A role is a component of the role-based access system, and is used to define the actions that can be performed by the user of an account associated with a resource pool. A resource pool defines the resources that will be made available to an account, such as storage devices and ECX features; a role sets the permissions to interact with the resources defined in the resource pool. For example, if a resource pool is created that includes ECX Copy Data and Use Data policies, the role will determine how a user can interact with the policies. Permissions can be set to allow a user to create, view, and run the Copy Data and Use Data policies defined in a resource pool, but not delete them. Similarly, permissions can be set to create administrator accounts, allowing a user to create and edit other accounts, set up sites and providers, and interact with all of the available ECX features.

BEFORE YOU BEGIN:

Create sites to assign to your providers. A site is a user-defined grouping of providers that is generally based on location. See Add a Site.
Add providers to ECX and associate them with a site. See Register a Provider.
Once providers are available in ECX and associated with a site, assign them to a resource pool. See Configure Resource Pools.

Add a Role

Click the Configure tab. On the Views pane, select Roles . The All Roles pane opens.
In the All Roles pane, click New . The New Role dialog opens.
Enter a role name and a meaningful description.
Select ECX features to add to the role, such as reports, policies, and sites as well as provider types, such as VMware, LDAP, and SMTP.
When a feature is added to the role, it displays in the Permissions pane. Select permissions for the feature. For example, if the Site feature is added to the role, the following Site-based permissions are available: Create, View, Edit, Delete and All Permissions. If the Delete permission is excluded from the role, accounts associated with this role can create, view, and edit Sites, but cannot delete them.
Similarly, if the Report feature is added to the role, the Create permission allows accounts associated with the role to create custom reports. The View permission allows accounts associated with the role to view the list of reports in the Reports and Policy tabs as well as run and view reports.
To set permissions, click Click to select permissions.
Continue adding features and setting associated permissions.
When you are satisfied that the selected features and permissions are correct, click Finish. The role appears on the All Roles pane and can be applied to new and existing accounts.

Edit a Role

Revise a role to change the resources and permissions assigned to the role. Updated role settings take affect once accounts associated with the role log in to ECX.

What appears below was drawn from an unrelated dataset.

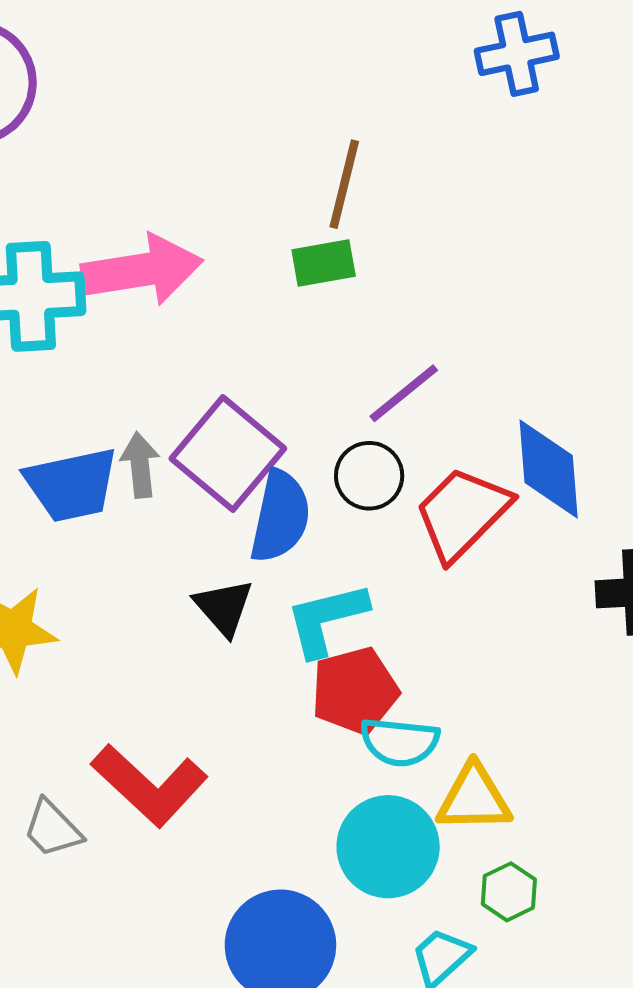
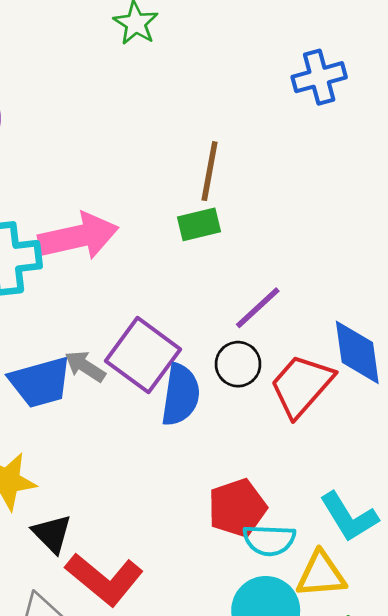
gray arrow: (140, 465) -> (85, 366), turned -48
black triangle: (224, 607) -> (52, 534), moved
cyan L-shape: (326, 619) -> (349, 517), moved, turned -104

Note: The SYSADMIN and USER roles cannot be edited.

Click the Configure tab. On the Views pane, select Roles . The All Roles pane opens.
In the All Roles pane, select the role to edit by clicking in the row containing the role name.
Click Edit . The Edit Role dialog opens.
Select new resources and permissions to assign to the role.
Click OK. The revisions are applied to the role.

Delete a Role

Delete a role when it becomes obsolete. A role cannot be deleted if it is assigned to an account. Re-assign your accounts to different roles before deleting.

Note: The SYSADMIN and USER roles cannot be deleted.

Click the Configure tab. On the Views pane, select Roles . The All Roles pane opens.
In the All Roles pane, select the role to delete by clicking in the row containing the role name.
Click Delete . A confirmation dialog box displays.
Confirm deletion. The role is deleted.

NEXT STEPS:

Create an account. An account associates resource pools and roles with a user. Accounts can be native to ECX or can be imported as an LDAP group. See Configure Accounts.